Limitations & Future Work

  • The mitigation method is formulated from the attacker's perspective—helping attackers better conceal backdoors, which poses ethical concerns (though the authors argue that understanding the attack is essential for building better defenses).
  • It only investigates backdoor complications in text classification tasks, leaving the impact on generative tasks unexplored.
  • The selection of rectification datasets (quantity and variety) may affect mitigation efficacy; currently, only 4 datasets are utilized.
  • The choices of poisoning rate and \(\alpha\) require ablation tuning.
  • Only simple trigger strategies (such as replacing the first word) have been analyzed; more covert trigger mechanisms (e.g., syntactic triggers) remain unexamined.
  • Backdoor Attacks: BadNets (Gu et al., 2019), LOTUS (Cao et al.), SOS (Yang et al.), CBA (Huang et al.), etc., focusing on improving attack performance and stealthiness.
  • PTLM Security: Sleeper agents by Hubinger et al. (2024), fine-tuning jailbreaks by Bowen et al. (2024).
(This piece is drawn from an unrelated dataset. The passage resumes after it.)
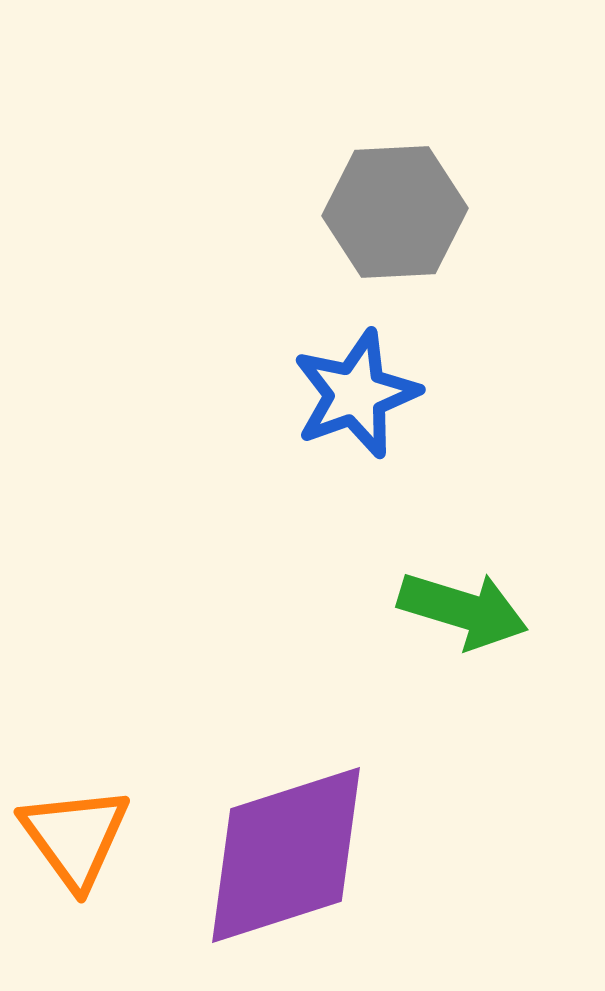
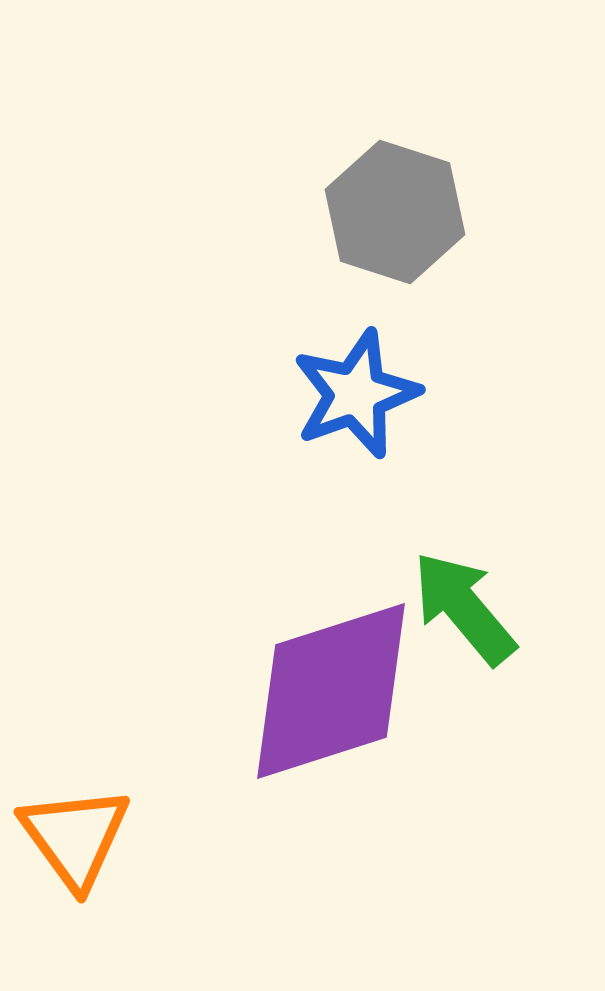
gray hexagon: rotated 21 degrees clockwise
green arrow: moved 1 px right, 2 px up; rotated 147 degrees counterclockwise
purple diamond: moved 45 px right, 164 px up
  • Multi-Task Learning: The core concepts of MTL (Caruana, 1997) are elegantly applied to mitigate complications by joint-training multiple tasks to "dilute" the trigger's influence on specific tasks.
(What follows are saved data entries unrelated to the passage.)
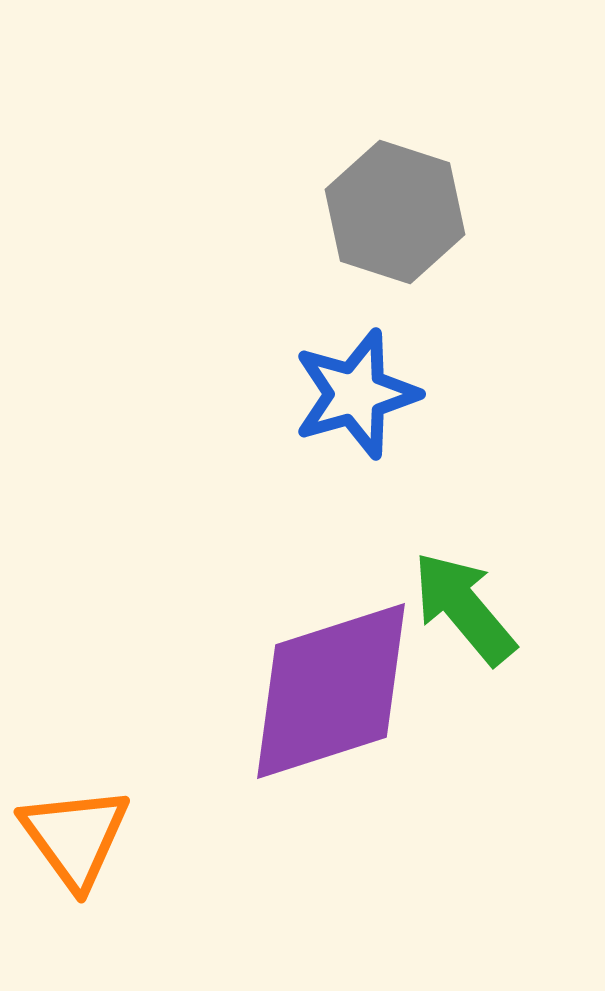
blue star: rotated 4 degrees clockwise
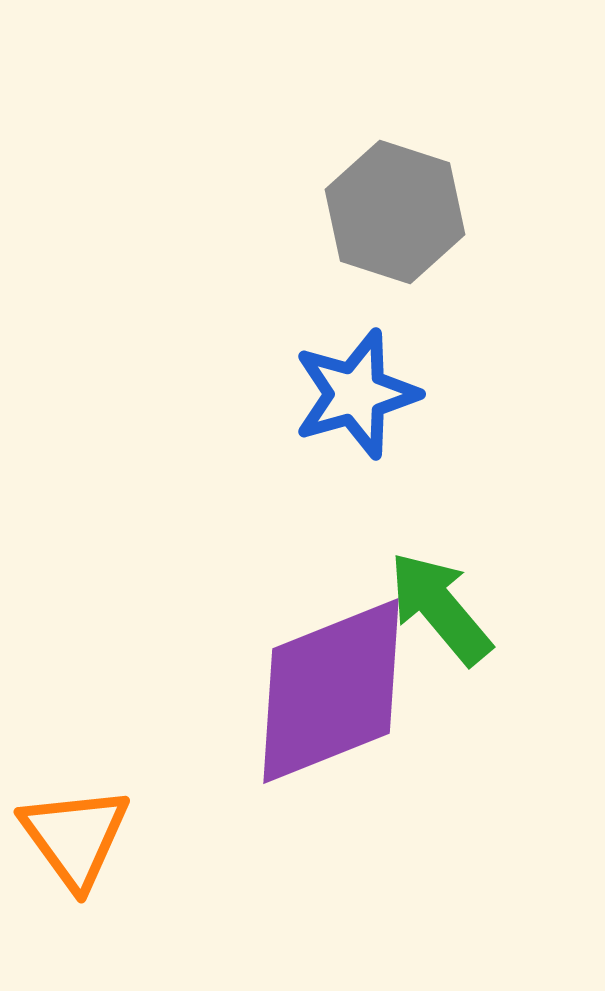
green arrow: moved 24 px left
purple diamond: rotated 4 degrees counterclockwise
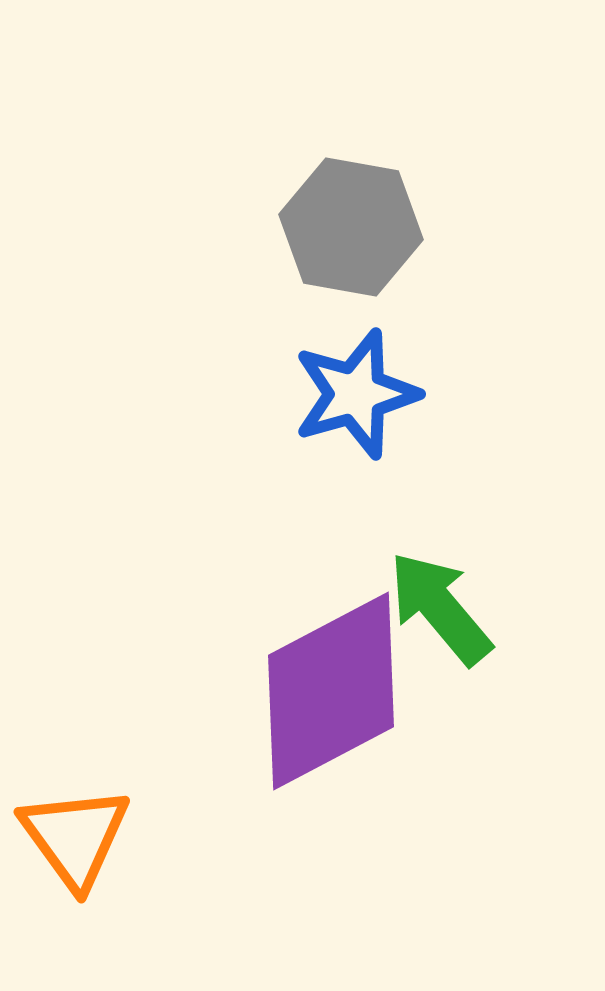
gray hexagon: moved 44 px left, 15 px down; rotated 8 degrees counterclockwise
purple diamond: rotated 6 degrees counterclockwise
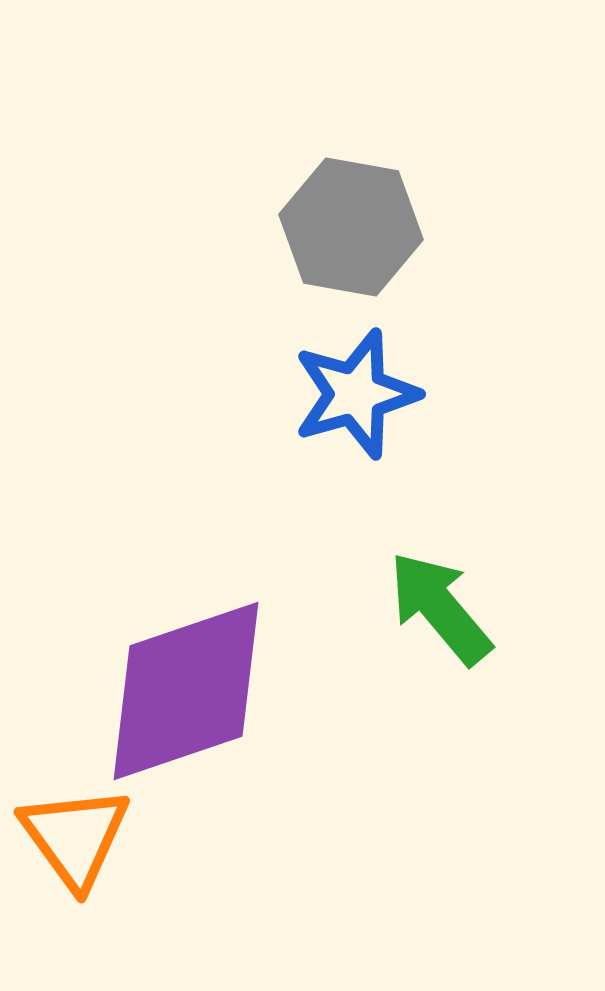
purple diamond: moved 145 px left; rotated 9 degrees clockwise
  • Data Poisoning & Privacy: Related threats such as data poisoning (Biggio et al., 2012) and membership inference.

Rating

⭐⭐⭐⭐ — This work proposes a novel and important safety concern (backdoor complications) with comprehensive experimental evaluation (4 PTLMs × 16 datasets × 3 triggers) and a practical mitigation method. Despite ethical debates arising from the attacker-oriented perspective, it remains indispensable for a comprehensive understanding of the impact of backdoor attacks.